THE ASSOCIATION OF MALFORMATIONS OF CORTICAL DEVELOPMENT OCCURRING AT DIFFERENT STAGES OF THE EMBRYONIC PROCESS
Abstract number :
1.219
Submission category :
Year :
2003
Submission ID :
3875
Source :
www.aesnet.org
Presentation date :
12/6/2003 12:00:00 AM
Published date :
Dec 1, 2003, 06:00 AM
Authors :
Kette Valente, Marcelo Valente, Alessandra Freitas, Rosa Valerio, Claudia Leite Psychiatry, University of Sao Paulo, Sao Paulo, Sao Paulo, Brazil; Radiology, University of Sao Paulo, Sao Paulo, Sao Paulo, Brazil; Neurology, University of Sao Paulo, Sao Pa
Development of the human brain occurs in stages that encompass proliferation and differentiation, migration, and cortical organization. These organized stages take place at different moments of the embryonic development. Interruption of this process may result in different types of malformations of cortical development (MCD). It is believed that the type of MCD is stage-related, being determined by the moment of disruption. We describe the neuroimaging findings of a series with MCD and document the association of more than one MCD occuring at different moments of embryogenesis.
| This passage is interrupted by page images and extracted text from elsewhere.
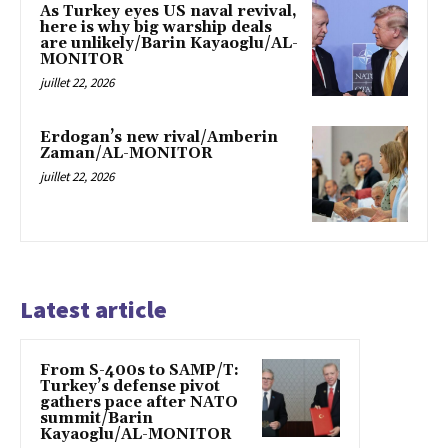
As Turkey eyes US naval revival,
here is why big warship deals
are unlikely/Barin Kayaoglu/AL-
MONITOR
juillet 22, 2026
Erdogan’s new rival/Amberin
Zaman/AL-MONITOR
juillet 22, 2026
Latest article
From S-400s to SAMP/T:
Turkey’s defense pivot
gathers pace after NATO
summit/Barin
Kayaoglu/AL-MONITOR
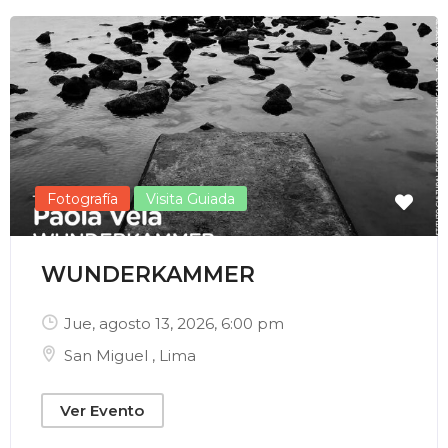
Enviar Correo
Fotografía
Visita Guiada
WUNDERKAMMER
Jue, agosto 13, 2026
, 6:00 pm
San Miguel
,
Lima
Ver Evento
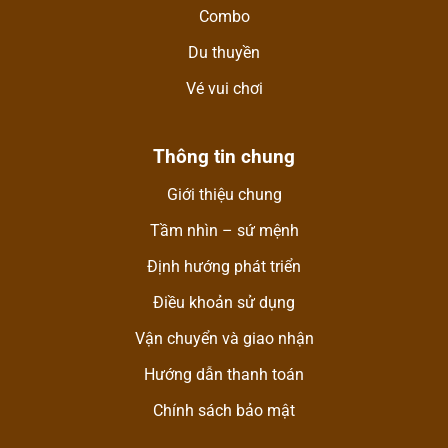
Combo
Du thuyền
Vé vui chơi
Thông tin chung
Giới thiệu chung
Tầm nhìn – sứ mệnh
Định hướng phát triển
Điều khoản sử dụng
Vận chuyển và giao nhận
Hướng dẫn thanh toán
Chính sách bảo mật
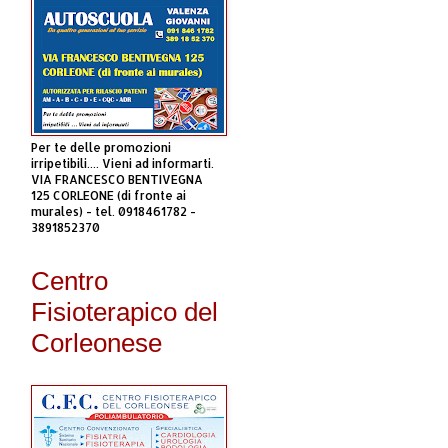
Per te delle promozioni
irripetibili.... Vieni ad informarti.
VIA FRANCESCO BENTIVEGNA
125 CORLEONE (di fronte ai
murales) - tel. 0918461782 -
3891852370
Centro
Fisioterapico del
Corleonese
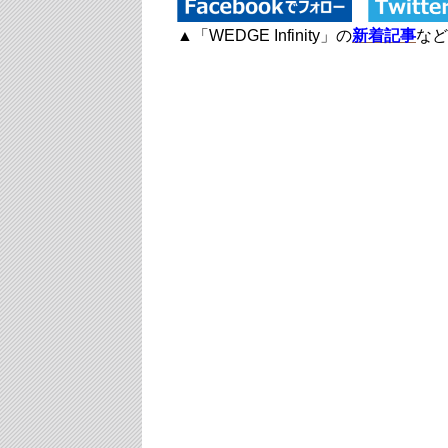
▲「WEDGE Infinity」の
新着記事
など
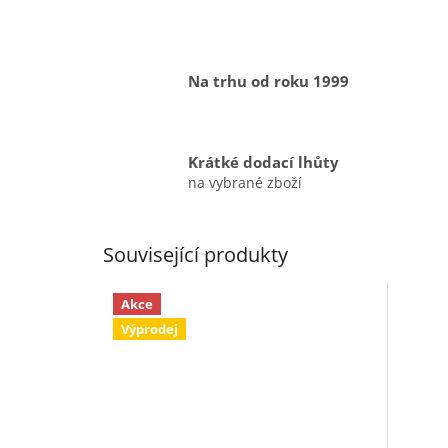
Na trhu od roku 1999
Krátké dodací lhůty
na vybrané zboží
Související produkty
Akce
Výprodej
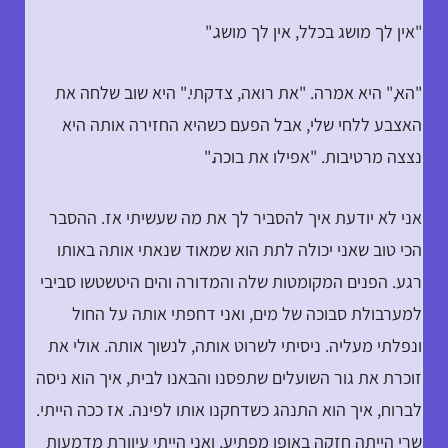
"אין לך מושג בכלל, אין לך מושג."
"הא," היא אמרה. "את רואה, צדקתי." היא שוב שלחה את
האצבע ללחי שלי, אבל הפעם כשהיא החזירה אותה היא
נצצה מרטיבות. "אפילו את בוכה."
אני לא יודעת איך להסביר לך את מה שעשיתי אז. ההסבר
הכי טוב שאני יכולה לתת הוא שמאוד שנאתי אותה באותו
רגע. הפנים המקומטות שלה והמדורה והים היטשטשו סביבי
למערבולת סבוכה של מים, ואני דחפתי אותה על החול
ונפלתי מעליה. ניסיתי לשרוט אותה, לנשוך אותה. אולי את
זוכרת את גור השועלים שתפסנו והבאנו לבית, איך הוא ניסה
לברוח, איך הוא התנהג כשדחקנו אותו לפינה. אז ככה הייתי.
שרי הייתה חזקה באופן מפתיע, ואני הייתי עיוורת מדמעות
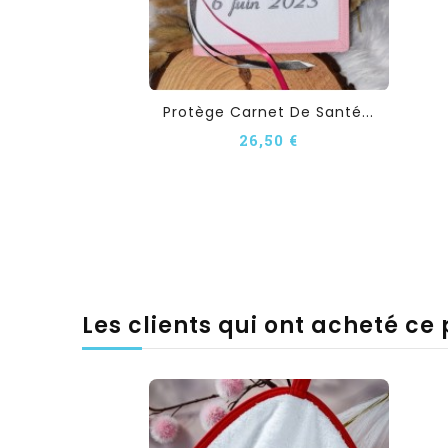
Protège Carnet De Santé...
26,50 €
Les clients qui ont acheté ce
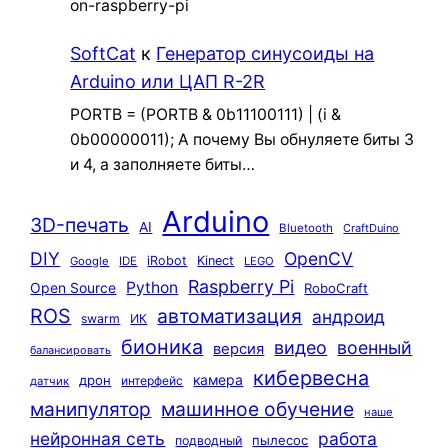
on-raspberry-pi
SoftCat
к
Генератор синусоиды на
Arduino или ЦАП R-2R
PORTB = (PORTB & 0b11100111) | (i &
0b00000011); А почему Вы обнуляете биты 3
и 4, а заполняете биты…
Arduino
3D-печать
AI
Bluetooth
CraftDuino
DIY
OpenCV
iRobot
Kinect
Google
IDE
LEGO
Raspberry Pi
Python
Open Source
RoboCraft
ROS
автоматизация
андроид
swarm
ИК
бионика
видео
военный
версия
балансировать
кибервесна
камера
дрон
интерфейс
датчик
машинное обучение
манипулятор
наше
нейронная сеть
работа
пылесос
подводный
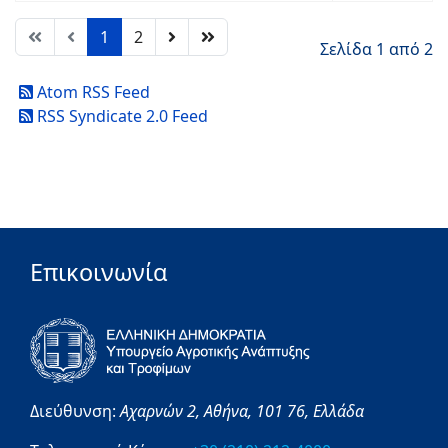
1
2
Σελίδα 1 από 2
Atom RSS Feed
RSS Syndicate 2.0 Feed
Επικοινωνία
Διεύθυνση:
Αχαρνών 2,
Αθήνα,
101 76,
Ελλάδα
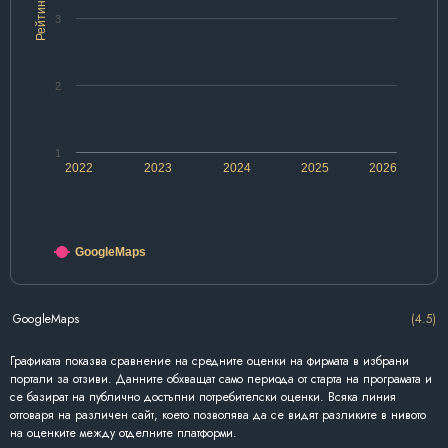
Рейтинг
3
2
1
2022
2023
2024
2025
2026
GoogleMaps
GoogleMaps
(4.5)
Графиката показва сравнение на средните оценки на фирмата в избрани
портали за отзиви. Данните обхващат само периода от старта на програмата и
се базират на публично достъпни потребителски оценки. Всяка линия
отговаря на различен сайт, което позволява да се видят разликите в нивото
на оценките между отделните платформи.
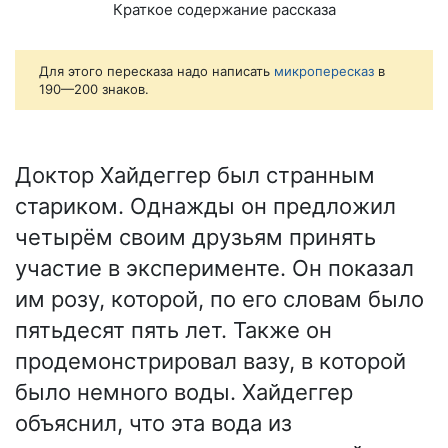
Краткое содержание рассказа
Для этого пересказа надо написать
микропересказ
в
190—200 знаков.
Доктор Хайдеггер был странным
стариком. Однажды он предложил
четырём своим друзьям принять
участие в эксперименте. Он показал
им розу, которой, по его словам было
пятьдесят пять лет. Также он
продемонстрировал вазу, в которой
было немного воды. Хайдеггер
объяснил, что эта вода из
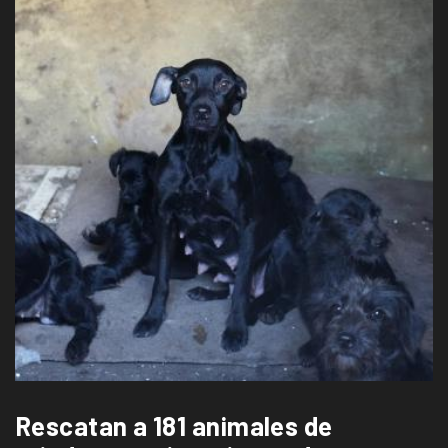
Rescatan a 181 animales de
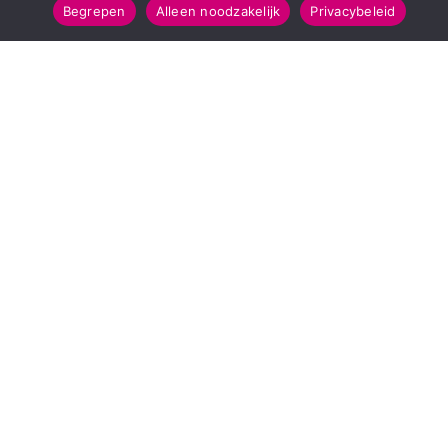
Begrepen
Alleen noodzakelijk
Privacybeleid
SNELMENU
POPULAIRE TOPICS
Voorpagina
112 & Handhaving
Kies jouw regio
Amusement
Binnenland
Kunst & Cultuur
Buitenland
Leefomgeving
Mens & Maatschappij
Recreatie
Sport & Bewegen
INFORMATIE
Over Regio Online
Contact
MR were reviewed by two neuroradiologists, blinded to clinical details, to determine the imaging features and classify according to the main MCD according to Barkovich et al. MCD were classified as proliferative, migrational and organizational in nature. Clinical information was prospectively collected with a standard questionnaire and by review of hospital records.
Our group consisted of 74 patients with epilepsy determined by MCD, mean age 8 y. 33.8% had a malformation of proliferation or differentiation, 31.1% of migration, and 35.1% of organization. The main malformations were: focal cortical dysplasia(29.7%), polymicrogyria(27%), nodular heterotopia(16.4%), schizencephaly/cleft(8.1%), transmantle dysplasia(5.4%), subcortical band heterotopia(5.4%), hemimegalencephaly(4.1%) and pachygyria/ lissencephaly(4.1%). A total of 42 patients (56.8%) showed one abnormality (cortical or subcortical) other than the most important for classification. A total of 33 (44.6%) patients presented other cerebral malformations including commissural dysgenesis (20.3%); posterior fossa malformation (18.9%, affecting the cerebellum in 12 patients); ventricular dilatation or dysmorphism (14.9%) and white matter alterations (6.8%), excluding the hypersignal observed in FCD. Five of these patients presented associated hipocampal atrophy. Fifteen patients (20.3%) had more than one MCD consistent with defects occurring at more than one developmental stage. From this group, nodular heterotopia was the most frequently (50%) associated with abnormalities in the overlying cortex. Commissural abnormalities occurred in 38.5% of patients with polymicrogyria/schyzencephaly and cerebelar dysgenesis in 16% of patients with nodular heterotopia.
This study illustrates that the spectrum of MCD is not completely well-defined and that many patients may present more than one malformation occurring at different stages of the embrionary process. Since it is highly unlikely that two insults have occurred at two different moments in this expressive number of patients, this process may not be restricted to one specific moment and when the process goes wrong it may affect different stages. It remains to be determined whether a genetic predisposition may underlie a more complex response observed in some of these patients.